▶ [Problem statement]: Copy the listing exactly. Omit nothing.

━━━ Exercise materials ━━━

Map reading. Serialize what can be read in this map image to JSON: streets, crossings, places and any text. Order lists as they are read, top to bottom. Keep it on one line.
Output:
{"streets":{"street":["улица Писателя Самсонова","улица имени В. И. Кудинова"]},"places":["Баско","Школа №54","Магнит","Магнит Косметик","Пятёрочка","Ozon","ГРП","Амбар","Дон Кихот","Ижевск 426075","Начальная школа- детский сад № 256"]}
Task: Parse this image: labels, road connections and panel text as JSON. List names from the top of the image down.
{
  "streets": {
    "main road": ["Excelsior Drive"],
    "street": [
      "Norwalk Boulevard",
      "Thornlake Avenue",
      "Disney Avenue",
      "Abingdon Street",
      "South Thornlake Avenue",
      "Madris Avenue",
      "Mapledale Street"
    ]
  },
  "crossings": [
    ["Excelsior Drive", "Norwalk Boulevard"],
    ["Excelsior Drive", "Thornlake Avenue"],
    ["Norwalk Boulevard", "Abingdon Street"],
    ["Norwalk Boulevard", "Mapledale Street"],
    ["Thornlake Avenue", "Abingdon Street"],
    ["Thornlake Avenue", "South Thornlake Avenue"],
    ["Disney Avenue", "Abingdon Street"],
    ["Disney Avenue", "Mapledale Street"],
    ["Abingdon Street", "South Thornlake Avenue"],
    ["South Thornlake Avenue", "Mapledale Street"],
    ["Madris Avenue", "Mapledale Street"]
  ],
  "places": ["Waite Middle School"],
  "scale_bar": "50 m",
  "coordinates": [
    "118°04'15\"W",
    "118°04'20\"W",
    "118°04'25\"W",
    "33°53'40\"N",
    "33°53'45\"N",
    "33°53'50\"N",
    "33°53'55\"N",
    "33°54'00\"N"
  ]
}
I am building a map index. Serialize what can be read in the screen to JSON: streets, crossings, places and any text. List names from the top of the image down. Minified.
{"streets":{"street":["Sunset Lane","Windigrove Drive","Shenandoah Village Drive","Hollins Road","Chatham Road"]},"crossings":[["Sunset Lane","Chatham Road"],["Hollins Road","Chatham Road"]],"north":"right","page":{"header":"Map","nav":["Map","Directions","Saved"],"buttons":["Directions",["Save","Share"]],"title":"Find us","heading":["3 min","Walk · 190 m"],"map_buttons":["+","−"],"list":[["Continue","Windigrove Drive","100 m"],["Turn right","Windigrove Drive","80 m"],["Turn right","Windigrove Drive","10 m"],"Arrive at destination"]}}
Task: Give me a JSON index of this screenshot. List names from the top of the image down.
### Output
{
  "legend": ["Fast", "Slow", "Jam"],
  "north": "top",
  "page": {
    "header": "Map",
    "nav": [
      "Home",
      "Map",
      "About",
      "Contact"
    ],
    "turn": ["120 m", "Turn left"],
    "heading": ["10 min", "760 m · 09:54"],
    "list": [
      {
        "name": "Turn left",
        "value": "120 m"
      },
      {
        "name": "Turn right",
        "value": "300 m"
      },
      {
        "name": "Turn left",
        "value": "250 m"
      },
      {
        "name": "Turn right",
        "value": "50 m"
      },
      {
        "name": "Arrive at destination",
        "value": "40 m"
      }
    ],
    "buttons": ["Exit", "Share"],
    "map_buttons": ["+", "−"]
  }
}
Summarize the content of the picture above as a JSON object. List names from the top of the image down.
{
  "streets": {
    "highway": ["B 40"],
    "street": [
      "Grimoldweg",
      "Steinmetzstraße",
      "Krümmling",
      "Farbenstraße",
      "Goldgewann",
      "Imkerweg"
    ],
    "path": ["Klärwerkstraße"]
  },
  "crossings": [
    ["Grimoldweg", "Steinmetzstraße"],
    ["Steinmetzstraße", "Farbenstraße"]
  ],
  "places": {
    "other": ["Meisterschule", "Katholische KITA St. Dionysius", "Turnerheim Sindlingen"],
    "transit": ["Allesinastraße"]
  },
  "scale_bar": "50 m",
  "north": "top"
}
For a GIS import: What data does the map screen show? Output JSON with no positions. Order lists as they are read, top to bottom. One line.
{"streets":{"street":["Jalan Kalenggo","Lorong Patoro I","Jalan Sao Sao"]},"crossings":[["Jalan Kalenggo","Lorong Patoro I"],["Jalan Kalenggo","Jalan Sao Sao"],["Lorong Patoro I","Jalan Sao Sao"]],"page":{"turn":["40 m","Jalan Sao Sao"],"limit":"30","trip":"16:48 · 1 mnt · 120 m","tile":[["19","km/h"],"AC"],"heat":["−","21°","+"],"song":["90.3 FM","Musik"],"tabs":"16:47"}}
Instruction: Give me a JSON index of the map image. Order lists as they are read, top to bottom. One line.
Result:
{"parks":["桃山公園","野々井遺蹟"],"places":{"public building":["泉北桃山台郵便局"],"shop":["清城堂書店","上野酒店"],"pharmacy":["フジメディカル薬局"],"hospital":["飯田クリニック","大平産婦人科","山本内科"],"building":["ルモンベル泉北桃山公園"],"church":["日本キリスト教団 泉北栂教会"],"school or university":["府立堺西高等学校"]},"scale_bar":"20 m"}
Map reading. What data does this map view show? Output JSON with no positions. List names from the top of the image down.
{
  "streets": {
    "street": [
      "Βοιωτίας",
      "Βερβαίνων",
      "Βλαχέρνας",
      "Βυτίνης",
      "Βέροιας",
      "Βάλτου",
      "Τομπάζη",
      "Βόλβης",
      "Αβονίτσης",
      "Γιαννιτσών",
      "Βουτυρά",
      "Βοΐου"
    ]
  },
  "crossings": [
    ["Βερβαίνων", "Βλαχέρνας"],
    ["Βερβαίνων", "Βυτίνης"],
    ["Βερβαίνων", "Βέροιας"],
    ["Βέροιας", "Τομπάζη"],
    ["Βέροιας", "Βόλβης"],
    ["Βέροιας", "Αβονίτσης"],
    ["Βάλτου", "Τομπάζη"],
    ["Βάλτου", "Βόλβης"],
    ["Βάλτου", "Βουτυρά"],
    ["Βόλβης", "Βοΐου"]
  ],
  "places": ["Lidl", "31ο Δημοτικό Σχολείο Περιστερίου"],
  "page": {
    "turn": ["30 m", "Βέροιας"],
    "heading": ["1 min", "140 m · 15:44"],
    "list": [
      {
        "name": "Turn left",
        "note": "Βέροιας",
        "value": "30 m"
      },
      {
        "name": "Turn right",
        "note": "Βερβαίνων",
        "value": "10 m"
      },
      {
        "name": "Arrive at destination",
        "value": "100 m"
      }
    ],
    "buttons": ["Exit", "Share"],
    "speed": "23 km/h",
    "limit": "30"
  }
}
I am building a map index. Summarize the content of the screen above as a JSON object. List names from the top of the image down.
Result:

━━━

▶ [Your response]:
Map reading. Serialize what can be read in this map image to JSON: streets, crossings, places and any text. Order lists as they are read, top to bottom. Keep it on one line.
Output:
{"streets":{"street":["улица Писателя Самсонова","улица имени В. И. Кудинова"]},"places":["Баско","Школа №54","Магнит","Магнит Косметик","Пятёрочка","Ozon","ГРП","Амбар","Дон Кихот","Ижевск 426075","Начальная школа- детский сад № 256"]}
Task: Parse this image: labels, road connections and panel text as JSON. List names from the top of the image down.
{
  "streets": {
    "main road": ["Excelsior Drive"],
    "street": [
      "Norwalk Boulevard",
      "Thornlake Avenue",
      "Disney Avenue",
      "Abingdon Street",
      "South Thornlake Avenue",
      "Madris Avenue",
      "Mapledale Street"
    ]
  },
  "crossings": [
    ["Excelsior Drive", "Norwalk Boulevard"],
    ["Excelsior Drive", "Thornlake Avenue"],
    ["Norwalk Boulevard", "Abingdon Street"],
    ["Norwalk Boulevard", "Mapledale Street"],
    ["Thornlake Avenue", "Abingdon Street"],
    ["Thornlake Avenue", "South Thornlake Avenue"],
    ["Disney Avenue", "Abingdon Street"],
    ["Disney Avenue", "Mapledale Street"],
    ["Abingdon Street", "South Thornlake Avenue"],
    ["South Thornlake Avenue", "Mapledale Street"],
    ["Madris Avenue", "Mapledale Street"]
  ],
  "places": ["Waite Middle School"],
  "scale_bar": "50 m",
  "coordinates": [
    "118°04'15\"W",
    "118°04'20\"W",
    "118°04'25\"W",
    "33°53'40\"N",
    "33°53'45\"N",
    "33°53'50\"N",
    "33°53'55\"N",
    "33°54'00\"N"
  ]
}
I am building a map index. Serialize what can be read in the screen to JSON: streets, crossings, places and any text. List names from the top of the image down. Minified.
{"streets":{"street":["Sunset Lane","Windigrove Drive","Shenandoah Village Drive","Hollins Road","Chatham Road"]},"crossings":[["Sunset Lane","Chatham Road"],["Hollins Road","Chatham Road"]],"north":"right","page":{"header":"Map","nav":["Map","Directions","Saved"],"buttons":["Directions",["Save","Share"]],"title":"Find us","heading":["3 min","Walk · 190 m"],"map_buttons":["+","−"],"list":[["Continue","Windigrove Drive","100 m"],["Turn right","Windigrove Drive","80 m"],["Turn right","Windigrove Drive","10 m"],"Arrive at destination"]}}
Task: Give me a JSON index of this screenshot. List names from the top of the image down.
### Output
{
  "legend": ["Fast", "Slow", "Jam"],
  "north": "top",
  "page": {
    "header": "Map",
    "nav": [
      "Home",
      "Map",
      "About",
      "Contact"
    ],
    "turn": ["120 m", "Turn left"],
    "heading": ["10 min", "760 m · 09:54"],
    "list": [
      {
        "name": "Turn left",
        "value": "120 m"
      },
      {
        "name": "Turn right",
        "value": "300 m"
      },
      {
        "name": "Turn left",
        "value": "250 m"
      },
      {
        "name": "Turn right",
        "value": "50 m"
      },
      {
        "name": "Arrive at destination",
        "value": "40 m"
      }
    ],
    "buttons": ["Exit", "Share"],
    "map_buttons": ["+", "−"]
  }
}
Summarize the content of the picture above as a JSON object. List names from the top of the image down.
{
  "streets": {
    "highway": ["B 40"],
    "street": [
      "Grimoldweg",
      "Steinmetzstraße",
      "Krümmling",
      "Farbenstraße",
      "Goldgewann",
      "Imkerweg"
    ],
    "path": ["Klärwerkstraße"]
  },
  "crossings": [
    ["Grimoldweg", "Steinmetzstraße"],
    ["Steinmetzstraße", "Farbenstraße"]
  ],
  "places": {
    "other": ["Meisterschule", "Katholische KITA St. Dionysius", "Turnerheim Sindlingen"],
    "transit": ["Allesinastraße"]
  },
  "scale_bar": "50 m",
  "north": "top"
}
For a GIS import: What data does the map screen show? Output JSON with no positions. Order lists as they are read, top to bottom. One line.
{"streets":{"street":["Jalan Kalenggo","Lorong Patoro I","Jalan Sao Sao"]},"crossings":[["Jalan Kalenggo","Lorong Patoro I"],["Jalan Kalenggo","Jalan Sao Sao"],["Lorong Patoro I","Jalan Sao Sao"]],"page":{"turn":["40 m","Jalan Sao Sao"],"limit":"30","trip":"16:48 · 1 mnt · 120 m","tile":[["19","km/h"],"AC"],"heat":["−","21°","+"],"song":["90.3 FM","Musik"],"tabs":"16:47"}}
Instruction: Give me a JSON index of the map image. Order lists as they are read, top to bottom. One line.
Result:
{"parks":["桃山公園","野々井遺蹟"],"places":{"public building":["泉北桃山台郵便局"],"shop":["清城堂書店","上野酒店"],"pharmacy":["フジメディカル薬局"],"hospital":["飯田クリニック","大平産婦人科","山本内科"],"building":["ルモンベル泉北桃山公園"],"church":["日本キリスト教団 泉北栂教会"],"school or university":["府立堺西高等学校"]},"scale_bar":"20 m"}
Map reading. What data does this map view show? Output JSON with no positions. List names from the top of the image down.
{
  "streets": {
    "street": [
      "Βοιωτίας",
      "Βερβαίνων",
      "Βλαχέρνας",
      "Βυτίνης",
      "Βέροιας",
      "Βάλτου",
      "Τομπάζη",
      "Βόλβης",
      "Αβονίτσης",
      "Γιαννιτσών",
      "Βουτυρά",
      "Βοΐου"
    ]
  },
  "crossings": [
    ["Βερβαίνων", "Βλαχέρνας"],
    ["Βερβαίνων", "Βυτίνης"],
    ["Βερβαίνων", "Βέροιας"],
    ["Βέροιας", "Τομπάζη"],
    ["Βέροιας", "Βόλβης"],
    ["Βέροιας", "Αβονίτσης"],
    ["Βάλτου", "Τομπάζη"],
    ["Βάλτου", "Βόλβης"],
    ["Βάλτου", "Βουτυρά"],
    ["Βόλβης", "Βοΐου"]
  ],
  "places": ["Lidl", "31ο Δημοτικό Σχολείο Περιστερίου"],
  "page": {
    "turn": ["30 m", "Βέροιας"],
    "heading": ["1 min", "140 m · 15:44"],
    "list": [
      {
        "name": "Turn left",
        "note": "Βέροιας",
        "value": "30 m"
      },
      {
        "name": "Turn right",
        "note": "Βερβαίνων",
        "value": "10 m"
      },
      {
        "name": "Arrive at destination",
        "value": "100 m"
      }
    ],
    "buttons": ["Exit", "Share"],
    "speed": "23 km/h",
    "limit": "30"
  }
}
I am building a map index. Summarize the content of the screen above as a JSON object. List names from the top of the image down.
Result:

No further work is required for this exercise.